GIVEN RECORDS: Begin

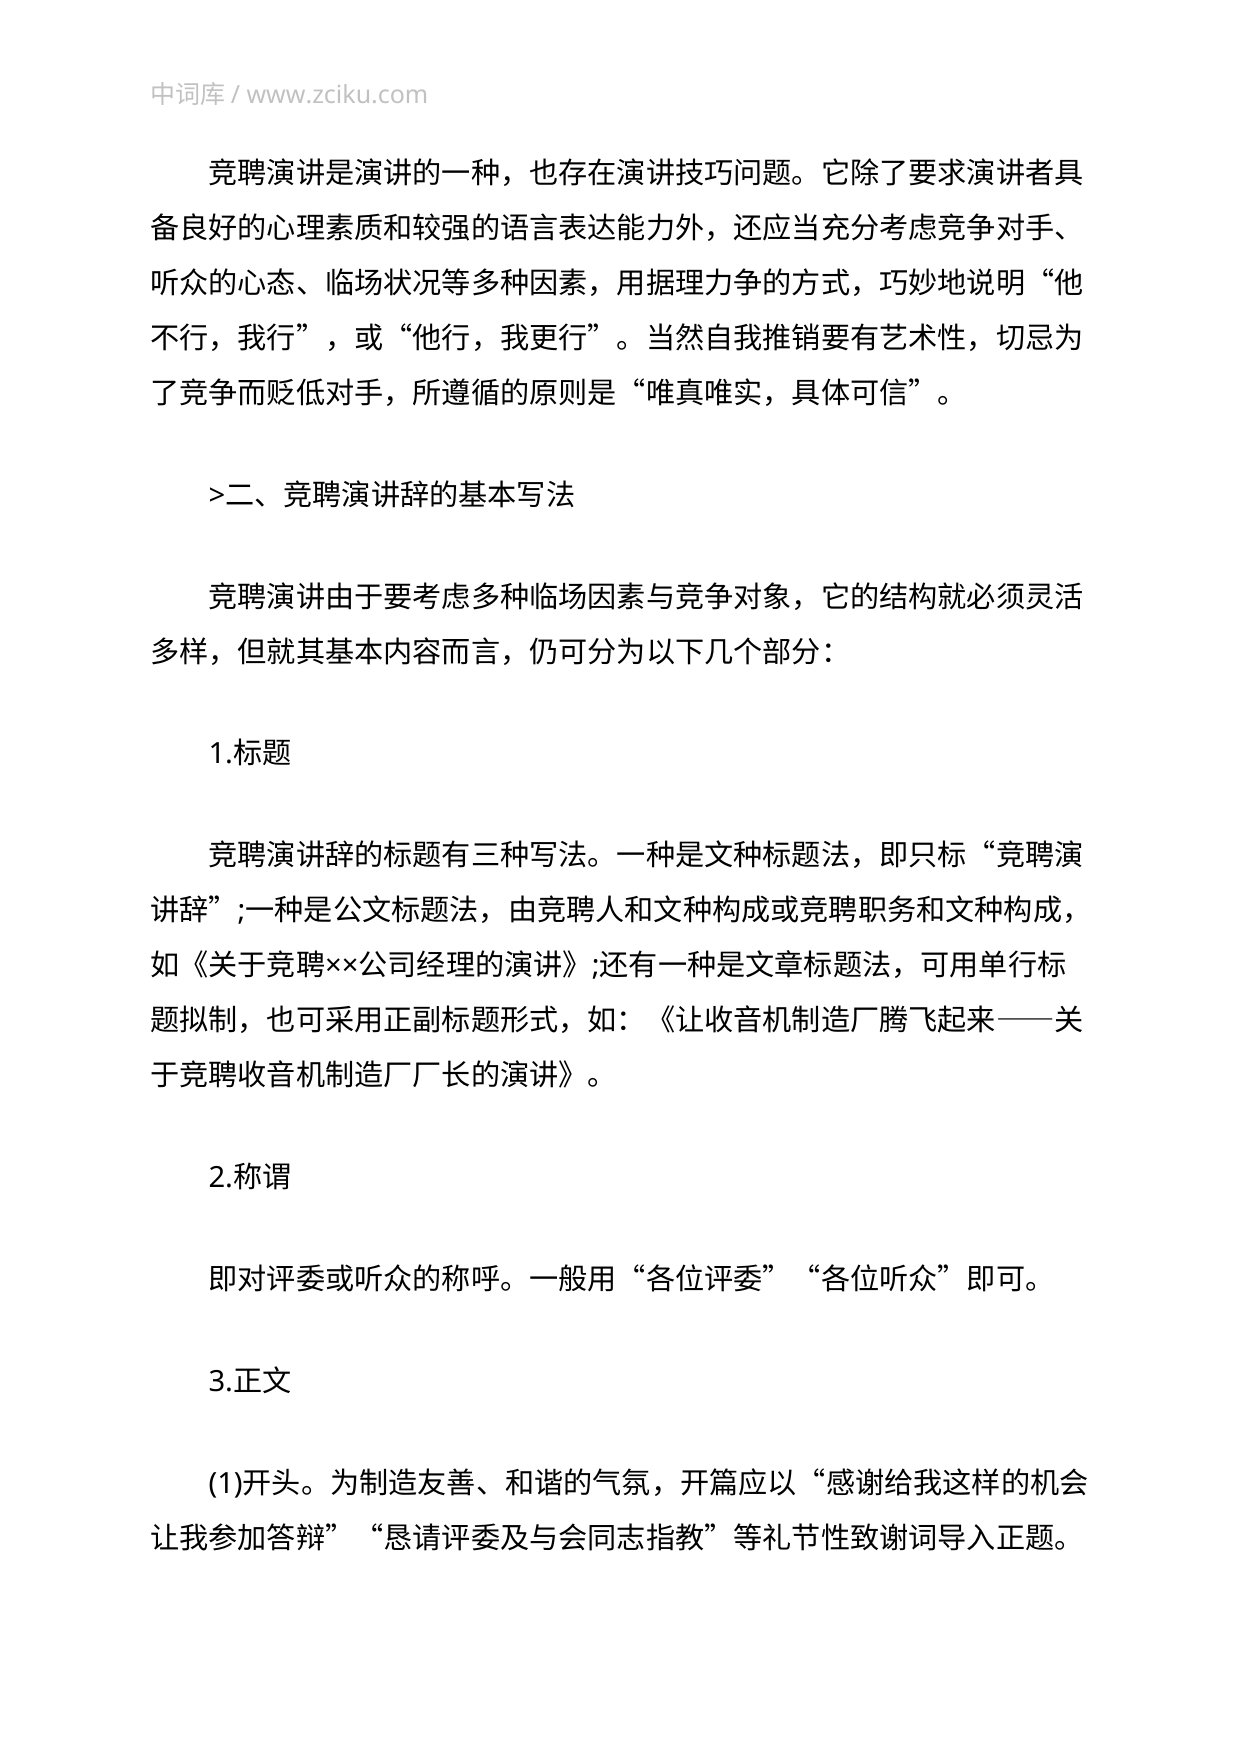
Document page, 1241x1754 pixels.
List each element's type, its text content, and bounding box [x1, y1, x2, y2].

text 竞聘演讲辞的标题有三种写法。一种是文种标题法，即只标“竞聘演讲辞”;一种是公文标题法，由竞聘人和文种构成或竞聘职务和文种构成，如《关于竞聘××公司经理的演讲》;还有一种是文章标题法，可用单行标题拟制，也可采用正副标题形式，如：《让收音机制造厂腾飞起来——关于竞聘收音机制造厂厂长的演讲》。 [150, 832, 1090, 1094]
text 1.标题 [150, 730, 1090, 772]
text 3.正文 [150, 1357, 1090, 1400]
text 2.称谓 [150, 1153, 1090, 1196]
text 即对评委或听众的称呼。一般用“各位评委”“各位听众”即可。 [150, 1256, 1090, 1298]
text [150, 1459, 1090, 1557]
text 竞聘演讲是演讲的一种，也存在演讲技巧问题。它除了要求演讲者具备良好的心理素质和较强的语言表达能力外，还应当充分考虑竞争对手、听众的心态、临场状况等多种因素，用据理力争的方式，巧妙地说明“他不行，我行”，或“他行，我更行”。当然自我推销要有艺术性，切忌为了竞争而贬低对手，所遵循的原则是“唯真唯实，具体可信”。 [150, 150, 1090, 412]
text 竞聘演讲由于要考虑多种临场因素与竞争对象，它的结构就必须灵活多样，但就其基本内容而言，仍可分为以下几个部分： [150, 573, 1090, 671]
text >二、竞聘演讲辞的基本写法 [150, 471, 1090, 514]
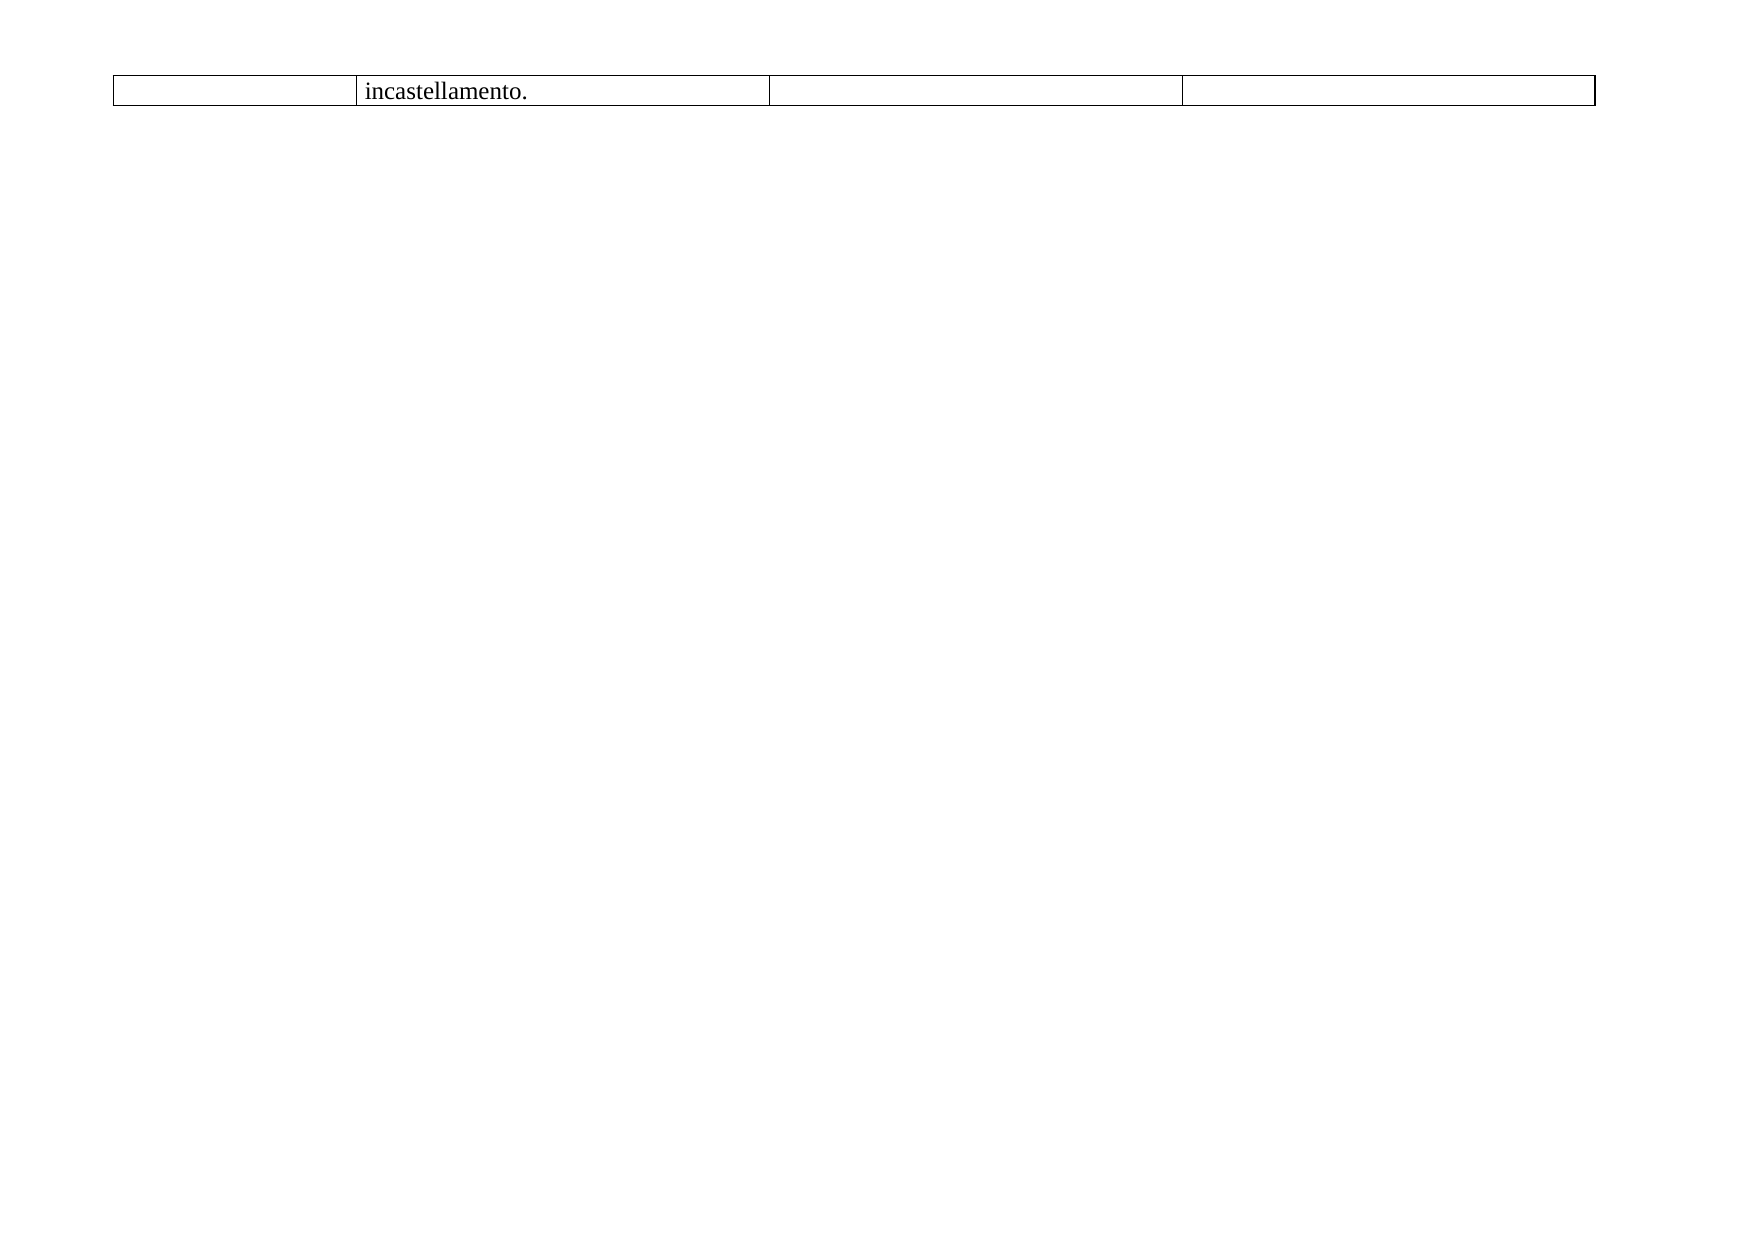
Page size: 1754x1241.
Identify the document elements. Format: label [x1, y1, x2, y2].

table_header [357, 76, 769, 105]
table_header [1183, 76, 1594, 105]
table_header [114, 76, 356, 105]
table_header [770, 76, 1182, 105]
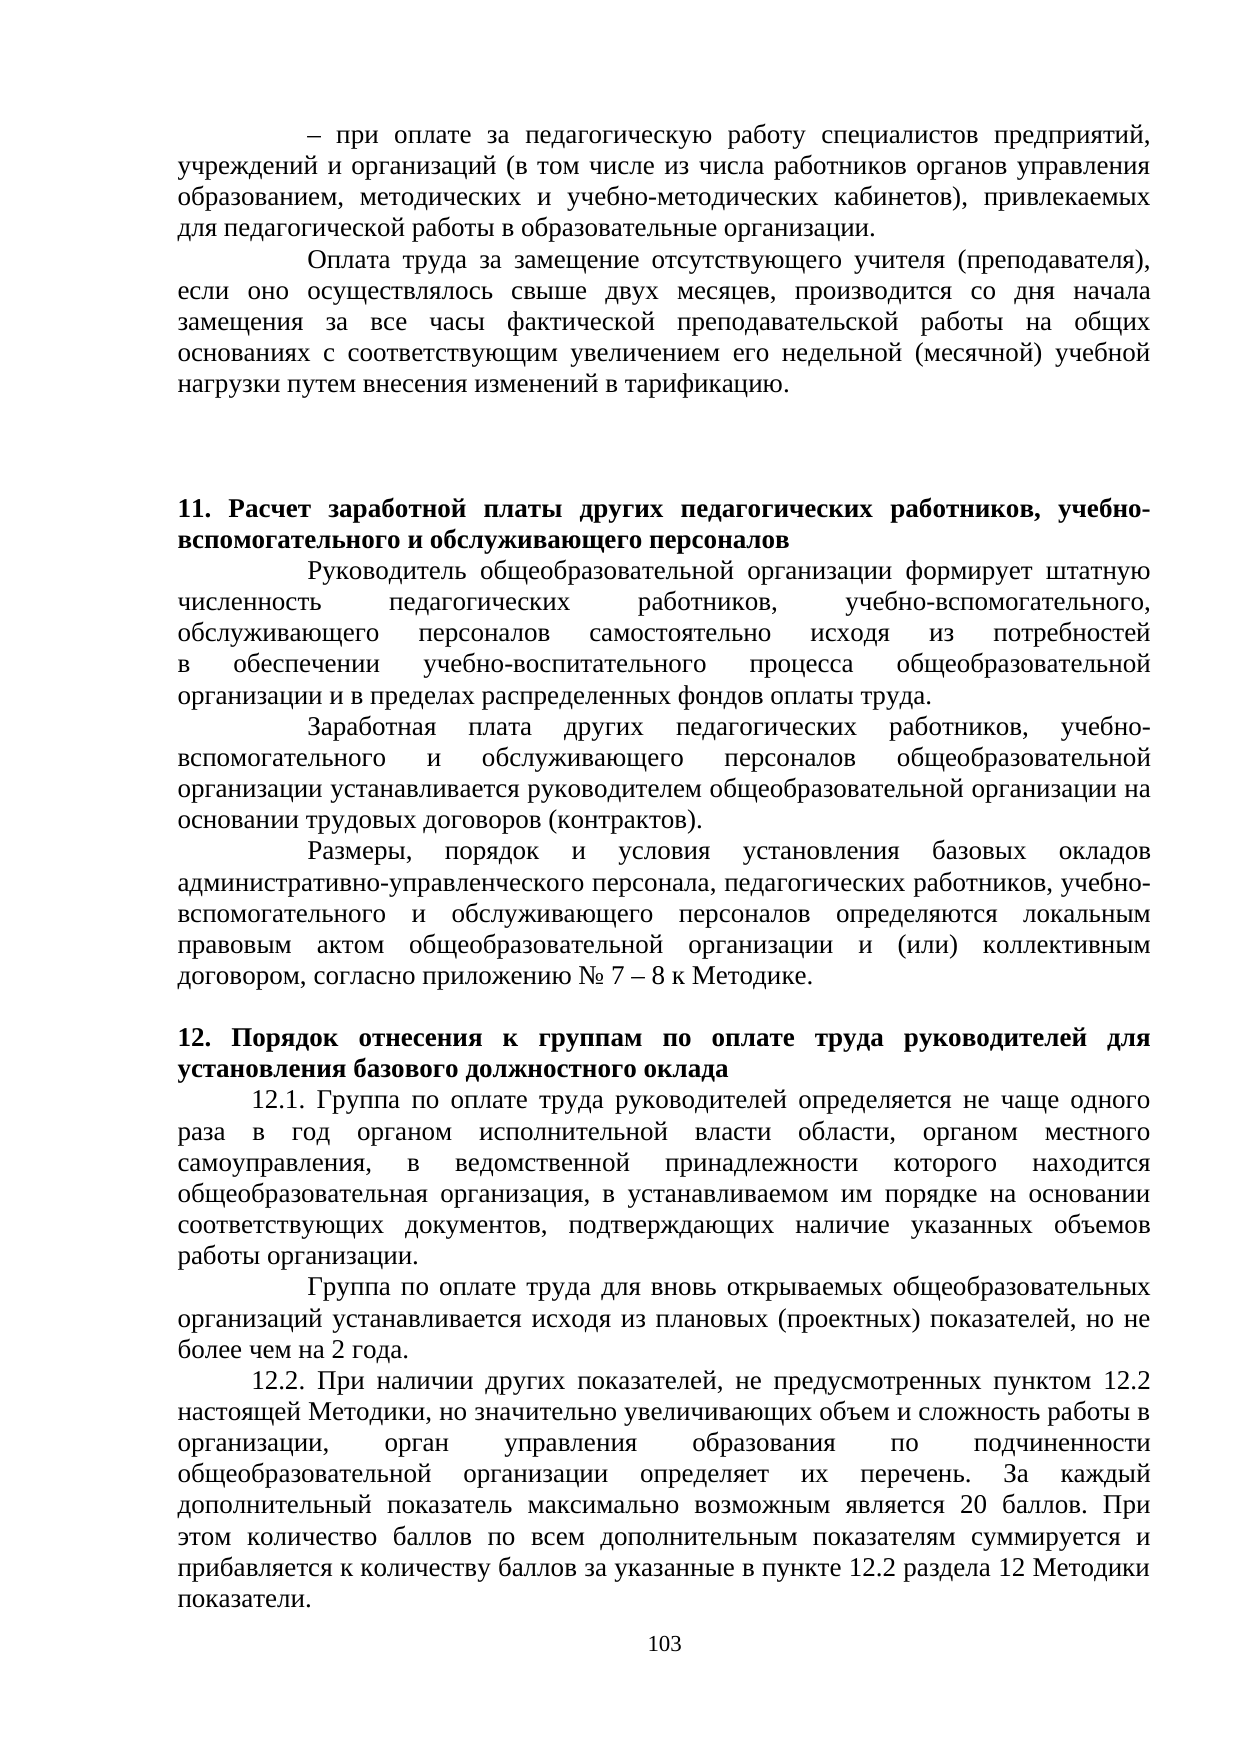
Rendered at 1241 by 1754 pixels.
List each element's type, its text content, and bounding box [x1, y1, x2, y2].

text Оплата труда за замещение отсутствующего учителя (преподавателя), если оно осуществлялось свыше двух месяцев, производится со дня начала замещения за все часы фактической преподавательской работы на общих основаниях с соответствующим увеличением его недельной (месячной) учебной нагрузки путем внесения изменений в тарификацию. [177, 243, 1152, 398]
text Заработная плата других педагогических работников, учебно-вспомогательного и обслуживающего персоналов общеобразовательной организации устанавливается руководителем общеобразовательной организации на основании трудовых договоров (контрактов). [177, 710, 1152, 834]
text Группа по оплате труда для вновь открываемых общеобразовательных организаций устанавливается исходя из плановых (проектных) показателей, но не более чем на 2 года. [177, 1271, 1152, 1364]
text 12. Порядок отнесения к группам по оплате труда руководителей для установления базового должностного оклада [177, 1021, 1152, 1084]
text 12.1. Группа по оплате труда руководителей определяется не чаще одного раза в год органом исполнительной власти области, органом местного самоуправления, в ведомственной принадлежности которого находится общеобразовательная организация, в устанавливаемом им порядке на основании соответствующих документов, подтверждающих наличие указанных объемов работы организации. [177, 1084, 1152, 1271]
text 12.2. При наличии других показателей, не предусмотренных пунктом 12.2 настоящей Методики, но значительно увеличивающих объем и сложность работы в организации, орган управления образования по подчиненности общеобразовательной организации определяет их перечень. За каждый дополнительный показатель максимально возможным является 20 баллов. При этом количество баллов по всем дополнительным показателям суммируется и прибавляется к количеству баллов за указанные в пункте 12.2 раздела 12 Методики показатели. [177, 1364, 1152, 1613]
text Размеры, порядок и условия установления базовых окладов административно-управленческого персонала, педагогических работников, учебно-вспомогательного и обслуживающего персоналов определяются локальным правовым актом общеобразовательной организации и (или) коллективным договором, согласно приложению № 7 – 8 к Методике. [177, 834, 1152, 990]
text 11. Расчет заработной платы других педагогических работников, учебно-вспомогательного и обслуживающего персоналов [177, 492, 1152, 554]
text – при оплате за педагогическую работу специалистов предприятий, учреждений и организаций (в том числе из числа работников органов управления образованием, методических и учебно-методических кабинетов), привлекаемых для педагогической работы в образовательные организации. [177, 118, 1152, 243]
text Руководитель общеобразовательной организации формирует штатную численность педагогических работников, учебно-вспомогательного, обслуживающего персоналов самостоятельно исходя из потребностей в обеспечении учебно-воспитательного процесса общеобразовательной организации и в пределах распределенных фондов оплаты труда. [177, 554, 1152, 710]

GIVEN RECORDS: End

--- TRY IT ---
Exactly as given, set down each line of the material, but include no pictures.

--- RESULT ---
Document page, 1241x1754 pixels.
List each element's type, its text content, and bounding box [x1, y1, x2, y2].

text 竞聘演讲辞的标题有三种写法。一种是文种标题法，即只标“竞聘演讲辞”;一种是公文标题法，由竞聘人和文种构成或竞聘职务和文种构成，如《关于竞聘××公司经理的演讲》;还有一种是文章标题法，可用单行标题拟制，也可采用正副标题形式，如：《让收音机制造厂腾飞起来——关于竞聘收音机制造厂厂长的演讲》。 [150, 832, 1090, 1094]
text 1.标题 [150, 730, 1090, 772]
text 3.正文 [150, 1357, 1090, 1400]
text 2.称谓 [150, 1153, 1090, 1196]
text 即对评委或听众的称呼。一般用“各位评委”“各位听众”即可。 [150, 1256, 1090, 1298]
text [150, 1459, 1090, 1557]
text 竞聘演讲是演讲的一种，也存在演讲技巧问题。它除了要求演讲者具备良好的心理素质和较强的语言表达能力外，还应当充分考虑竞争对手、听众的心态、临场状况等多种因素，用据理力争的方式，巧妙地说明“他不行，我行”，或“他行，我更行”。当然自我推销要有艺术性，切忌为了竞争而贬低对手，所遵循的原则是“唯真唯实，具体可信”。 [150, 150, 1090, 412]
text 竞聘演讲由于要考虑多种临场因素与竞争对象，它的结构就必须灵活多样，但就其基本内容而言，仍可分为以下几个部分： [150, 573, 1090, 671]
text >二、竞聘演讲辞的基本写法 [150, 471, 1090, 514]
Page size: 1754x1241.
Identify the document elements. Format: label [x1, y1, x2, y2].

table_header [357, 76, 769, 105]
table_header [1183, 76, 1594, 105]
table_header [114, 76, 356, 105]
table_header [770, 76, 1182, 105]
Rendered at 1241 by 1754 pixels.
List each element's type, its text content, and bounding box [x1, y1, x2, y2].

text Оплата труда за замещение отсутствующего учителя (преподавателя), если оно осуществлялось свыше двух месяцев, производится со дня начала замещения за все часы фактической преподавательской работы на общих основаниях с соответствующим увеличением его недельной (месячной) учебной нагрузки путем внесения изменений в тарификацию. [177, 243, 1152, 398]
text Заработная плата других педагогических работников, учебно-вспомогательного и обслуживающего персоналов общеобразовательной организации устанавливается руководителем общеобразовательной организации на основании трудовых договоров (контрактов). [177, 710, 1152, 834]
text Группа по оплате труда для вновь открываемых общеобразовательных организаций устанавливается исходя из плановых (проектных) показателей, но не более чем на 2 года. [177, 1271, 1152, 1364]
text 12. Порядок отнесения к группам по оплате труда руководителей для установления базового должностного оклада [177, 1021, 1152, 1084]
text 12.1. Группа по оплате труда руководителей определяется не чаще одного раза в год органом исполнительной власти области, органом местного самоуправления, в ведомственной принадлежности которого находится общеобразовательная организация, в устанавливаемом им порядке на основании соответствующих документов, подтверждающих наличие указанных объемов работы организации. [177, 1084, 1152, 1271]
text 12.2. При наличии других показателей, не предусмотренных пунктом 12.2 настоящей Методики, но значительно увеличивающих объем и сложность работы в организации, орган управления образования по подчиненности общеобразовательной организации определяет их перечень. За каждый дополнительный показатель максимально возможным является 20 баллов. При этом количество баллов по всем дополнительным показателям суммируется и прибавляется к количеству баллов за указанные в пункте 12.2 раздела 12 Методики показатели. [177, 1364, 1152, 1613]
text Размеры, порядок и условия установления базовых окладов административно-управленческого персонала, педагогических работников, учебно-вспомогательного и обслуживающего персоналов определяются локальным правовым актом общеобразовательной организации и (или) коллективным договором, согласно приложению № 7 – 8 к Методике. [177, 834, 1152, 990]
text 11. Расчет заработной платы других педагогических работников, учебно-вспомогательного и обслуживающего персоналов [177, 492, 1152, 554]
text – при оплате за педагогическую работу специалистов предприятий, учреждений и организаций (в том числе из числа работников органов управления образованием, методических и учебно-методических кабинетов), привлекаемых для педагогической работы в образовательные организации. [177, 118, 1152, 243]
text Руководитель общеобразовательной организации формирует штатную численность педагогических работников, учебно-вспомогательного, обслуживающего персоналов самостоятельно исходя из потребностей в обеспечении учебно-воспитательного процесса общеобразовательной организации и в пределах распределенных фондов оплаты труда. [177, 554, 1152, 710]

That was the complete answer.